For those of you who have not read these books, the Outlander series is a genre-defying story about Claire Beauchamp Randall, a WWII combat nurse. In 1946, on a visit to Scotland with her husband Frank, she moves backward in time through a set of standing stones called Craig na Dun and wakes up in the same location, but 200 years in the past—1740s Scotland. She is unable to return and circumstances force her to marry a young highlander named James Fraser, a man she grows to love. The following seven books, weighted heavily in factual history, are the continuation of their sometimes tragic—but satisfying—life together.
Erotic, but not erotica. Romantic, but not a romance novel. Historical, but not a history. There are elements of science fiction/fantasy, but the story does not focus on it. It is merely a device. In the beginning, this marketing problem stumped her publishers and almost shelved her first book contract.
It is a select group of writers who’ve enjoyed such an extraordinary phenomenon. But every writer dreams of creating characters that come alive on the page and make readers long to live in the story. If that is you, today, I’ve gleaned a few bits of advice from Diana’s lecture and the following day’s interview, conducted by Hal Wake, Artistic Director of the Vancouver Writers Fest.
Dare to be Different. Even though each of her books is a continuation of the same story, each book has a different energy and feel. If they were all written the same way, Gabaldon would be bored. She doesn’t adhere to convention and whenever I hear her speak, I’m struck by her self-possession and confidence. “Many writers do the same thing over and over again, and I might be even more popular if I did that. But every one of my books has a different shape and tone.”
Don’t be restricted by technique. When I studied creative writing, I was taught to plan out a full outline of my story, plus main and minor character descriptions, so that the first draft would, according to my textbook, “practically write itself.” But when it comes to fiction, the former professor eschews academic process in favour of a non-linear, intuitive style. No outlines. She forces nothing, writing scenes piecemeal, as they come to her. She files them and organizes them later, as the story takes shape. Gabaldon finds that many writers are relieved to hear this at lectures and workshops. “Some have told me that they’ve been set free to write a whole new way.”

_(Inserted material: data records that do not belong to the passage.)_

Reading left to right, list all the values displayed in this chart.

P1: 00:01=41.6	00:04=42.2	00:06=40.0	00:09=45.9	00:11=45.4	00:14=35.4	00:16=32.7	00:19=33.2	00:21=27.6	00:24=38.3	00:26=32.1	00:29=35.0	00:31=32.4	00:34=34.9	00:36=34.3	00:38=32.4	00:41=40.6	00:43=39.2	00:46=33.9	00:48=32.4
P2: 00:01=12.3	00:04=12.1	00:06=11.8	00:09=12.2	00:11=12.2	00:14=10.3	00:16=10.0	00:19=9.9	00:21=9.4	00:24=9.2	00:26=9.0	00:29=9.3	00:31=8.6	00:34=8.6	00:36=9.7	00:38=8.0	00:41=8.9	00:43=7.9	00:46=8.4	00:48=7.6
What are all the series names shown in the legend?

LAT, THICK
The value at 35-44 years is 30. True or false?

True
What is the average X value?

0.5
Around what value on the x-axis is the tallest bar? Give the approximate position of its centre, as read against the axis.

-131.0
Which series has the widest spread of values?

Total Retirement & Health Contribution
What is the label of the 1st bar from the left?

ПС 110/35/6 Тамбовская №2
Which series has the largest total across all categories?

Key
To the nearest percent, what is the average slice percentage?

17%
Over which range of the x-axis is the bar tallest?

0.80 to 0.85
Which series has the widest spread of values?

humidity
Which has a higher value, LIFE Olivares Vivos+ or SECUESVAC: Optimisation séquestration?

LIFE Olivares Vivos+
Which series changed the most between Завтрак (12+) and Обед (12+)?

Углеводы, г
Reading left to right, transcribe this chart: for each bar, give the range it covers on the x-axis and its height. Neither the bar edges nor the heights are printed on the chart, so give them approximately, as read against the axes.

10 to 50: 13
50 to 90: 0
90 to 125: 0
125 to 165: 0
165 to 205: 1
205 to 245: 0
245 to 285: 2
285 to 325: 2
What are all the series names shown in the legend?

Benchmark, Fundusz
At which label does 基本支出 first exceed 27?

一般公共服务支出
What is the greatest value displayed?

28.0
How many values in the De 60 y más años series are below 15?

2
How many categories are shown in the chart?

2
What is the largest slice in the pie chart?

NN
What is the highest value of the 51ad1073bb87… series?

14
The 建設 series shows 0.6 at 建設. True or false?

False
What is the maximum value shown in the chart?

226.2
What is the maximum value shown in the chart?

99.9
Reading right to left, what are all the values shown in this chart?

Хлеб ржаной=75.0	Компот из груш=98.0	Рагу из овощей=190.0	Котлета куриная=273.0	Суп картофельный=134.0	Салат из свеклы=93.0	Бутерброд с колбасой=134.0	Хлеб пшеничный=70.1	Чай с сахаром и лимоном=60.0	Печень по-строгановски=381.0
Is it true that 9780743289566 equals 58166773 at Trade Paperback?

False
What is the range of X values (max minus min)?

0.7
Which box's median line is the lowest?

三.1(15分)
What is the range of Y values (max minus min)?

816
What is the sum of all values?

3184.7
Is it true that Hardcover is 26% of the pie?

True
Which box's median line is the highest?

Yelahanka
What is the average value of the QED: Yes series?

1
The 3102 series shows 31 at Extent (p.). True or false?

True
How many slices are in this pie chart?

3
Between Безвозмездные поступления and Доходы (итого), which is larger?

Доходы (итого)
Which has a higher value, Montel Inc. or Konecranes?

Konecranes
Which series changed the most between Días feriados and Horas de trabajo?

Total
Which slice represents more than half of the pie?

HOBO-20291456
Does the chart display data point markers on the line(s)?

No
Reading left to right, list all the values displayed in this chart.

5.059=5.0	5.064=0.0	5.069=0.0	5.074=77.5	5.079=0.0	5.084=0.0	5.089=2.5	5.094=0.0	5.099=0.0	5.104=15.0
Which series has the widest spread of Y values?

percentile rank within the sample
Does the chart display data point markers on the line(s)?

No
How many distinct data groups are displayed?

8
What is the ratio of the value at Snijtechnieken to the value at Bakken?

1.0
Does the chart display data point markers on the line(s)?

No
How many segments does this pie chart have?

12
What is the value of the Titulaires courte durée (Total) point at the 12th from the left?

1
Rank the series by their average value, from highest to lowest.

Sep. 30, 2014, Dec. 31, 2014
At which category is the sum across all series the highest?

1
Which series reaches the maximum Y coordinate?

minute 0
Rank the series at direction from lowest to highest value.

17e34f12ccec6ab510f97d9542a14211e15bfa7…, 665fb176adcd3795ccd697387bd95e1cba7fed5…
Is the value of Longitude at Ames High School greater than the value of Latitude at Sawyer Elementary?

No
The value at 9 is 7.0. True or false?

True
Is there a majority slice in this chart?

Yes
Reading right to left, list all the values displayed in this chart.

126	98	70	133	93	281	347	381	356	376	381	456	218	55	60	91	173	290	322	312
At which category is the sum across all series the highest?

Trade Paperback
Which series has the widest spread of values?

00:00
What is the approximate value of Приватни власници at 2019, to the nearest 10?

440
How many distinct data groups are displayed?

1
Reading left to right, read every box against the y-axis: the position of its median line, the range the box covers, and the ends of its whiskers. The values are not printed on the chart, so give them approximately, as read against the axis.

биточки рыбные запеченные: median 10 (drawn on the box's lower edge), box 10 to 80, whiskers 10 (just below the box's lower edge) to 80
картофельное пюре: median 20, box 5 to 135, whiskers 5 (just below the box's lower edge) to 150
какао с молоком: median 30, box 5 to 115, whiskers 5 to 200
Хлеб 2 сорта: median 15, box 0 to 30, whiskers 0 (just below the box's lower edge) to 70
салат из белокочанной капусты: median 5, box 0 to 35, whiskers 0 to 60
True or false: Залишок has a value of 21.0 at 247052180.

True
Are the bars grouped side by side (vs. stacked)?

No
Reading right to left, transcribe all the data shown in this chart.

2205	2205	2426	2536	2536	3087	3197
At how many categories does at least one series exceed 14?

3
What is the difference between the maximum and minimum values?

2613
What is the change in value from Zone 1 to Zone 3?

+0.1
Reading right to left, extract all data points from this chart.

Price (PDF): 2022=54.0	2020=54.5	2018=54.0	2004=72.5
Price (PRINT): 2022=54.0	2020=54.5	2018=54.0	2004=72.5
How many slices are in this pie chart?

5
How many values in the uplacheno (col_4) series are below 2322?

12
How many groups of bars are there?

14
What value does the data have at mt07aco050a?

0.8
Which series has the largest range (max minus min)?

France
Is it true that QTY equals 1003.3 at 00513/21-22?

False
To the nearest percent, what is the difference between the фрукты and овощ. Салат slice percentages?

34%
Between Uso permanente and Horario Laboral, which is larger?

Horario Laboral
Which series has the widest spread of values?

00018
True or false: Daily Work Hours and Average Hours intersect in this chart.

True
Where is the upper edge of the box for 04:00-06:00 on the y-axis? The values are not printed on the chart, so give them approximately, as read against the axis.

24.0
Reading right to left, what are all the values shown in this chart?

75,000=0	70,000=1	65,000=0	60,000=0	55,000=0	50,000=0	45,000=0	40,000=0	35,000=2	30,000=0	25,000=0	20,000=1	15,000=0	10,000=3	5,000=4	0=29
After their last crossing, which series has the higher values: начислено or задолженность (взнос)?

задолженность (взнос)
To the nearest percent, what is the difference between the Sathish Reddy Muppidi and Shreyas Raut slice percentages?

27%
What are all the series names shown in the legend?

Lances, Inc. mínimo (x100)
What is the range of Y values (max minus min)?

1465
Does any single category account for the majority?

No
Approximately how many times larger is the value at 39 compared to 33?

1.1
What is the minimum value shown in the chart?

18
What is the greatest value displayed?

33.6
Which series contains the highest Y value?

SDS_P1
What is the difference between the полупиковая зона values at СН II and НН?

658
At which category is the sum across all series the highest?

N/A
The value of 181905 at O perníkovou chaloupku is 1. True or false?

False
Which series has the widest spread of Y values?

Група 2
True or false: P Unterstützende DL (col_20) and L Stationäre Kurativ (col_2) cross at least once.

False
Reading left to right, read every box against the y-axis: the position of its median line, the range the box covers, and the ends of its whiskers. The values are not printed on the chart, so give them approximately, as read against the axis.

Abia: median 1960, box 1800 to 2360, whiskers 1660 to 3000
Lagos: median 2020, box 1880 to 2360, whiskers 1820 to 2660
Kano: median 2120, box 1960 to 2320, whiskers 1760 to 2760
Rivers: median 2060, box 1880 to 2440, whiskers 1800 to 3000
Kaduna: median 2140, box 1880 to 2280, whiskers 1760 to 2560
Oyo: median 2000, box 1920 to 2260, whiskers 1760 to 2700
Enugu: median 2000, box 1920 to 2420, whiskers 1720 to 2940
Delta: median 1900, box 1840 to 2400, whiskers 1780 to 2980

Fiction is not the place for political correctness. Don’t impose a modern sensibility on historical characters. The spanking scene between Jamie and Claire in the first book outraged many readers, but Gabaldon didn’t let it rile her. “It’s my book,” she said, simply. “I think it’s immoral, unjust, to impose political correctness on a historical story. Because history is not reality. It’s not what happened—it’s what someone chose to write about it.”
Accept that you will never have enough time. But if you maintain a consistent work ethic, you’ll get it done eventually. “When I was writing Outlander, I was working two full-time jobs and had three kids under the age of six. You’ll never have the time—you have to make time. If you don’t have much, even if you only have ten minutes, it’s okay. Just be consistent. After a while, you’ll find a way to make ten minutes a half hour and find yourself making excuses to sneak off and work on your story.”
A good book is worth the wait. Gabaldon says she doesn’t know when a book will be done, but she keeps working, whether she feels inspired or not. “Publishers have to operate on a schedule so they really want to know…they start calling a year before things have to start happening. ‘Do you know when you’ll be done?’ they ask. It will always take longer than I say, it will always be longer than I think. I tell them, ‘you understand this, right?’ And they say they do.”
See the big picture. Gabaldon regrets the inconvenience and frustration that folk in the publishing industry experience if the end doesn’t ever seem to be in sight, but she doesn’t let such pressure change her writing process—it takes as long as it takes. “Hopefully my book will be around for a long time, so I want it to be the best book I can write.”